Meta Launches Its Own Smart Glasses

Meta New Smart Glasses

Meta just made its biggest move yet in the race to put AI on your face. On June 24, 2026, the company officially launched a new line of wearables simply called Meta Glasses — dropping the Ray-Ban co-branding it’s been riding for years and stepping into the spotlight under its own name.

The starting price? $299. That’s cheaper than its previous Ray-Ban collab models, and a world away from Snap’s competing Specs glasses that launched just a week earlier at $2,195.

A New Identity, Same Trusted Partner

The glasses are still built in partnership with EssilorLuxottica — the same company behind Ray-Ban and Oakley — but you won’t find either of those logos on the frame. Meta is clearly signaling that it wants to own this space outright, not share the marquee with a legacy eyewear brand.

They come in several designs and color combinations, including a Kylie Jenner-designed model that even plays a custom chime when you put them on. Meta AI can also speak in an AI-generated version of Jenner’s voice. Whether that’s cool or uncanny is up to you.

What Can They Actually Do?

There’s no display built into the lenses — so this isn’t full augmented reality glasses yet. But don’t let that undersell what’s here. The glasses come with a camera, built-in speakers, and a dedicated button that summons Meta AI instantly.

Point them at a bowl of food and they’ll estimate the calories. Spot a sign in Arabic and they’ll translate it on the spot, spoken right into your ear. Need directions? A new “Pedestrian Navigation” feature gives turn-by-turn walking guidance — no phone needed, no screen required. Meta is also rolling out live translation support for 14 new languages, including Mandarin, Japanese, Hindi, and Korean.

The Bigger Picture

Smart glasses shipments surged 167% in the first quarter of 2026 compared to the same period last year. Meta already holds roughly 69% of the market. Daily users of Meta’s glasses have tripled year-over-year, according to CEO Mark Zuckerberg.

But the competition is heating up fast. Google and Samsung are collaborating on AI glasses launching later this year. Apple is reportedly developing its own smart glasses. And OpenAI is working on a hardware product too. The race to become the go-to AI wearable is very much on.
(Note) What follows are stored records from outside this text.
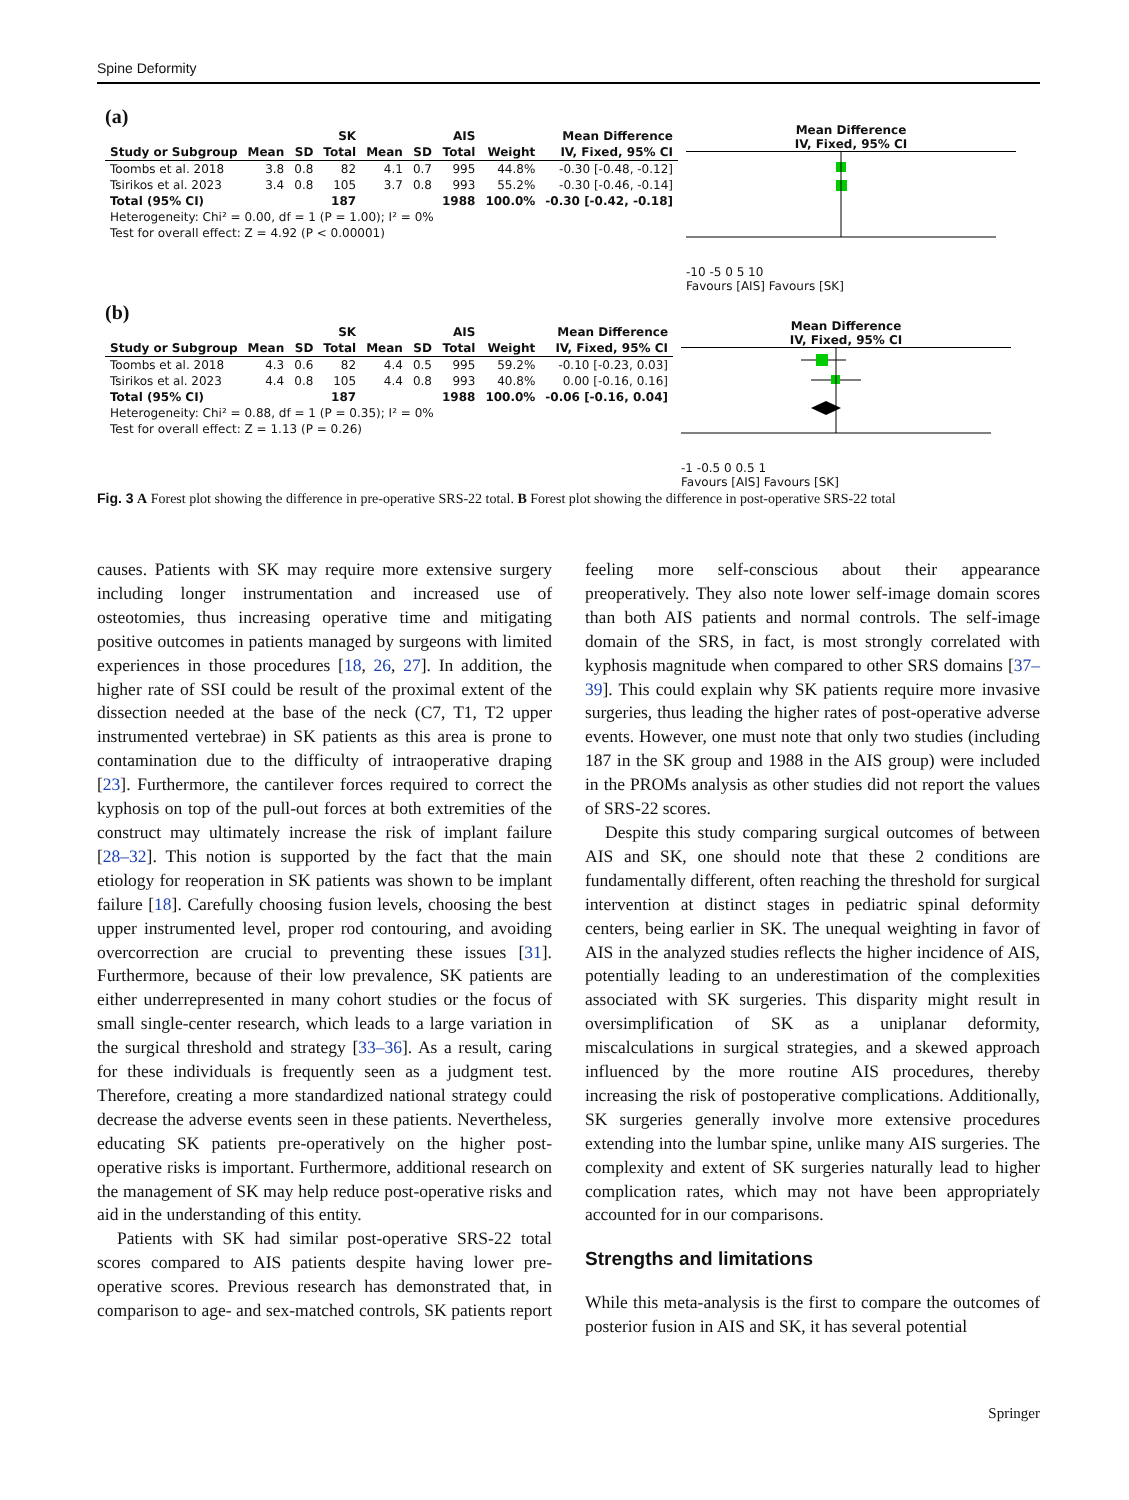Spine Deformity
(a)
| | SK | | | AIS | | | | Mean Difference |
| --- | --- | --- | --- | --- | --- | --- | --- | --- |
| Study or Subgroup | Mean | SD | Total | Mean | SD | Total | Weight | IV, Fixed, 95% CI |
| Toombs et al. 2018 | 3.8 | 0.8 | 82 | 4.1 | 0.7 | 995 | 44.8% | -0.30 [-0.48, -0.12] |
| Tsirikos et al. 2023 | 3.4 | 0.8 | 105 | 3.7 | 0.8 | 993 | 55.2% | -0.30 [-0.46, -0.14] |
| Total (95% CI) | | | 187 | | | 1988 | 100.0% | -0.30 [-0.42, -0.18] |
| Heterogeneity: Chi² = 0.00, df = 1 (P = 1.00); I² = 0% | | | | | | | | |
| Test for overall effect: Z = 4.92 (P < 0.00001) | | | | | | | | |
Mean Difference
IV, Fixed, 95% CI
-10 -5 0 5 10
Favours [AIS] Favours [SK]
(b)
| | SK | | | AIS | | | | Mean Difference |
| --- | --- | --- | --- | --- | --- | --- | --- | --- |
| Study or Subgroup | Mean | SD | Total | Mean | SD | Total | Weight | IV, Fixed, 95% CI |
| Toombs et al. 2018 | 4.3 | 0.6 | 82 | 4.4 | 0.5 | 995 | 59.2% | -0.10 [-0.23, 0.03] |
| Tsirikos et al. 2023 | 4.4 | 0.8 | 105 | 4.4 | 0.8 | 993 | 40.8% | 0.00 [-0.16, 0.16] |
| Total (95% CI) | | | 187 | | | 1988 | 100.0% | -0.06 [-0.16, 0.04] |
| Heterogeneity: Chi² = 0.88, df = 1 (P = 0.35); I² = 0% | | | | | | | | |
| Test for overall effect: Z = 1.13 (P = 0.26) | | | | | | | | |
Mean Difference
IV, Fixed, 95% CI
-1 -0.5 0 0.5 1
Favours [AIS] Favours [SK]
Fig. 3 A Forest plot showing the difference in pre-operative SRS-22 total. B Forest plot showing the difference in post-operative SRS-22 total
causes. Patients with SK may require more extensive surgery including longer instrumentation and increased use of osteotomies, thus increasing operative time and mitigating positive outcomes in patients managed by surgeons with limited experiences in those procedures [18, 26, 27]. In addition, the higher rate of SSI could be result of the proximal extent of the dissection needed at the base of the neck (C7, T1, T2 upper instrumented vertebrae) in SK patients as this area is prone to contamination due to the difficulty of intraoperative draping [23]. Furthermore, the cantilever forces required to correct the kyphosis on top of the pull-out forces at both extremities of the construct may ultimately increase the risk of implant failure [28–32]. This notion is supported by the fact that the main etiology for reoperation in SK patients was shown to be implant failure [18]. Carefully choosing fusion levels, choosing the best upper instrumented level, proper rod contouring, and avoiding overcorrection are crucial to preventing these issues [31]. Furthermore, because of their low prevalence, SK patients are either underrepresented in many cohort studies or the focus of small single-center research, which leads to a large variation in the surgical threshold and strategy [33–36]. As a result, caring for these individuals is frequently seen as a judgment test. Therefore, creating a more standardized national strategy could decrease the adverse events seen in these patients. Nevertheless, educating SK patients pre-operatively on the higher post-operative risks is important. Furthermore, additional research on the management of SK may help reduce post-operative risks and aid in the understanding of this entity.
Patients with SK had similar post-operative SRS-22 total scores compared to AIS patients despite having lower pre-operative scores. Previous research has demonstrated that, in comparison to age- and sex-matched controls, SK patients report feeling more self-conscious about their appearance preoperatively. They also note lower self-image domain scores than both AIS patients and normal controls. The self-image domain of the SRS, in fact, is most strongly correlated with kyphosis magnitude when compared to other SRS domains [37–39]. This could explain why SK patients require more invasive surgeries, thus leading the higher rates of post-operative adverse events. However, one must note that only two studies (including 187 in the SK group and 1988 in the AIS group) were included in the PROMs analysis as other studies did not report the values of SRS-22 scores.
Despite this study comparing surgical outcomes of between AIS and SK, one should note that these 2 conditions are fundamentally different, often reaching the threshold for surgical intervention at distinct stages in pediatric spinal deformity centers, being earlier in SK. The unequal weighting in favor of AIS in the analyzed studies reflects the higher incidence of AIS, potentially leading to an underestimation of the complexities associated with SK surgeries. This disparity might result in oversimplification of SK as a uniplanar deformity, miscalculations in surgical strategies, and a skewed approach influenced by the more routine AIS procedures, thereby increasing the risk of postoperative complications. Additionally, SK surgeries generally involve more extensive procedures extending into the lumbar spine, unlike many AIS surgeries. The complexity and extent of SK surgeries naturally lead to higher complication rates, which may not have been appropriately accounted for in our comparisons.
Strengths and limitations
While this meta-analysis is the first to compare the outcomes of posterior fusion in AIS and SK, it has several potential
Springer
Meta executives have been clear that these display-less glasses are just the beginning — a stepping stone toward lenses with actual screens, and eventually an AI that sees and understands your world around the clock.

Why It Matters

For years, smart glasses felt like a novelty. Expensive, awkward, slightly weird to wear in public. Meta is trying to change that math — by making them affordable, useful, and genuinely good-looking.

At $299 with real AI utility baked in, the question is no longer “would you ever wear smart glasses?” It’s becoming “why aren’t you wearing them yet?”

The answer to that question could define the next decade of personal tech.